Ma pratique de l’écriture a conduit ma parole vers un désir d’incarnation et une poésie que je souhaite vivante. J’ai pris le parti de la lisibilité et je fais le pari de l’inactuel. Je crois en la permanence d’une poésie que l’on appelle lyrique et qui tente d’établir un dialogue d’intimité à intimité. Il ne s’agit pas d’une volonté délibérée d’être simple, mais d’une nécessité, inhérente à l’écriture même, de faire du poème une parole partagée. D’ailleurs, il n’est peut-être pas inutile de rappeler que la simplicité n’est nullement absence de profondeur. Les poèmes viennent des terres intérieures. Et c’est au cours d’un itinéraire autant spirituel qu’esthétique que j’ai cherché, et cherche encore, à créer des liens avec le monde.

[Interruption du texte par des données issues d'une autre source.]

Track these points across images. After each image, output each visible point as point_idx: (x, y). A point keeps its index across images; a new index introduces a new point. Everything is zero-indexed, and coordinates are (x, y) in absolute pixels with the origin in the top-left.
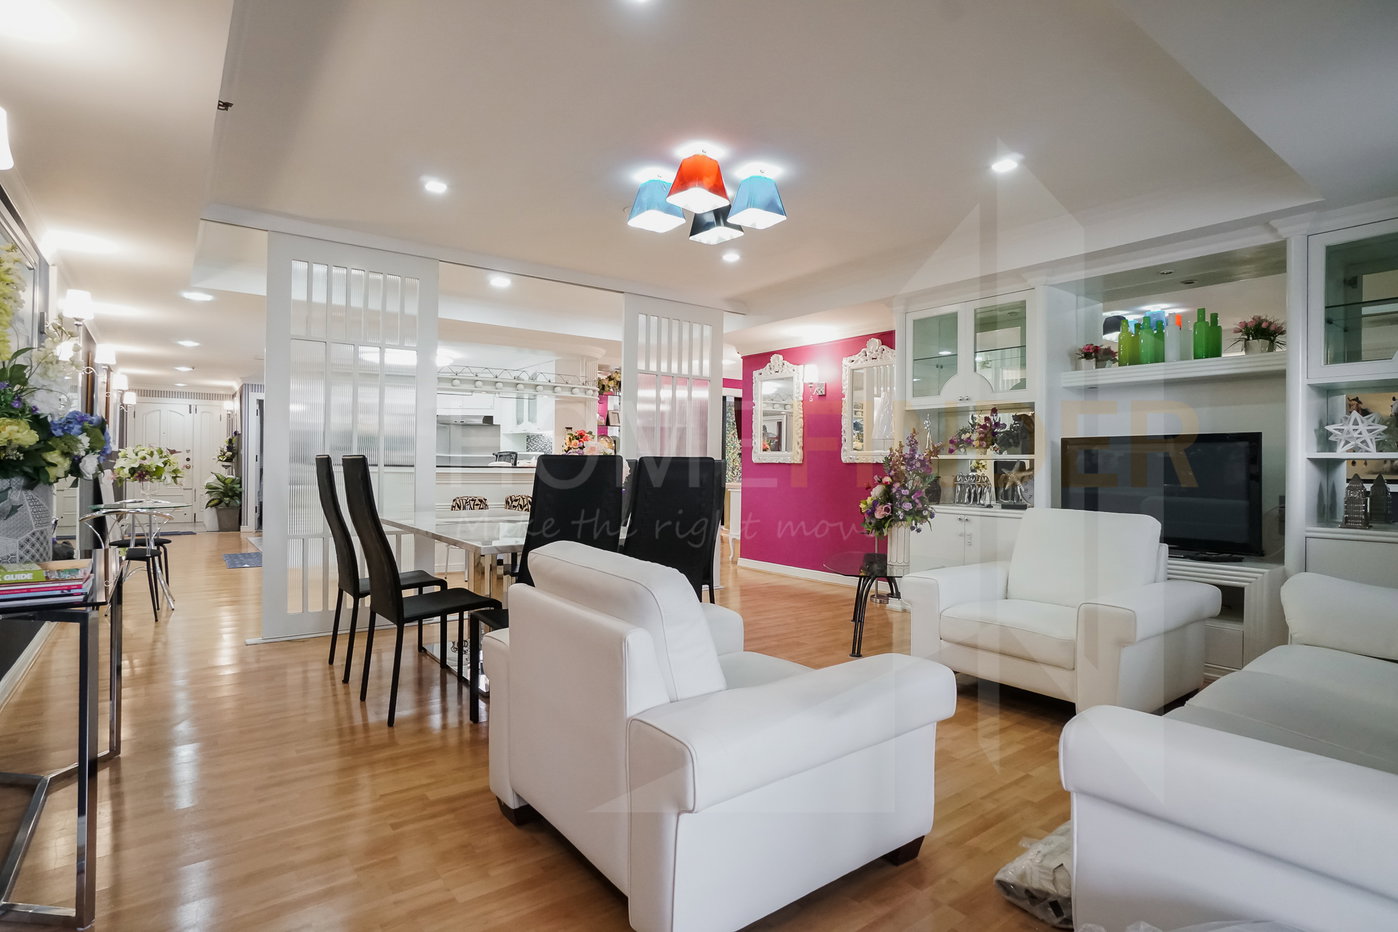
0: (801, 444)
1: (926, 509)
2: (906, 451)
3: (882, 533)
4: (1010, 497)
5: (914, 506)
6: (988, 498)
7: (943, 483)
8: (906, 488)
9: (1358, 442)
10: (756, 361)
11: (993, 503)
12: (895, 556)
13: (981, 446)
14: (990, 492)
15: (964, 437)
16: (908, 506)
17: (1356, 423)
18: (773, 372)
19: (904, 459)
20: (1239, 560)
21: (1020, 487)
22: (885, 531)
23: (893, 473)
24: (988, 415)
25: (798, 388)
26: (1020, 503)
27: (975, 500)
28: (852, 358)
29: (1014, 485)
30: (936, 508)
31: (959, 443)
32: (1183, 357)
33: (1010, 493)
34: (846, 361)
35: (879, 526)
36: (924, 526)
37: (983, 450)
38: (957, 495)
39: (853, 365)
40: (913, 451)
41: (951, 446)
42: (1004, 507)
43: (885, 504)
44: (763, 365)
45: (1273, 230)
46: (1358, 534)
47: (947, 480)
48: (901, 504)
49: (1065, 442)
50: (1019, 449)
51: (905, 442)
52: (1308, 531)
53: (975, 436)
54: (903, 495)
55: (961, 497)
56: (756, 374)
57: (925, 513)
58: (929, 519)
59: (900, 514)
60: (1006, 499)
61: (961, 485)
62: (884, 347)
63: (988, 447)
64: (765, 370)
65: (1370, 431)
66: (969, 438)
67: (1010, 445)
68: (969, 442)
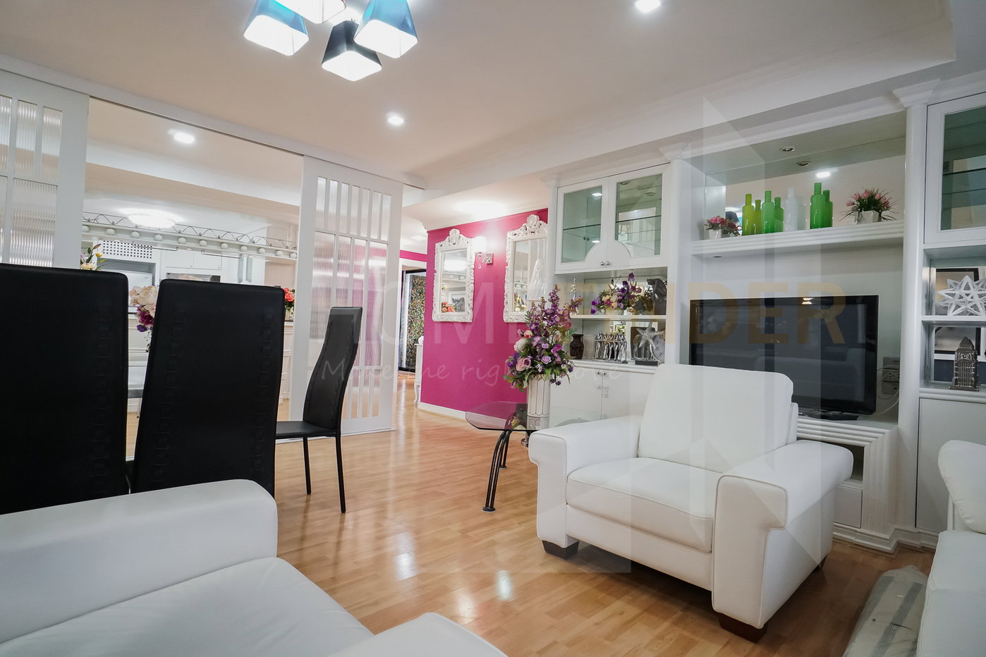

Originaire du quartier Saint-Sauveur à Québec, Michel Pleau anime des ateliers de création littéraire. Depuis 1992, il a publié une quinzaine de livres de poèmes et des réflexions sur l’écriture. Il a reçu le prix Octave-Crémazie pour son premier recueil, Le corps tombe plus tard (Écrits des Forges), ainsi que les prix Alphonse-Piché et Félix-Antoine-Savard du Festival international de la poésie de Trois-Rivières. Pour La lenteur du monde (David), il a reçu le Prix du Gouverneur général 2008 en poésie. Ce livre, qui en est à son troisième tirage, a aussi été traduit en anglais sous le titre d’Eternity Taking its Time (Bookland Press). Son dernier recueil, Le ciel de la basse-ville (David), est paru à l’hiver 2014.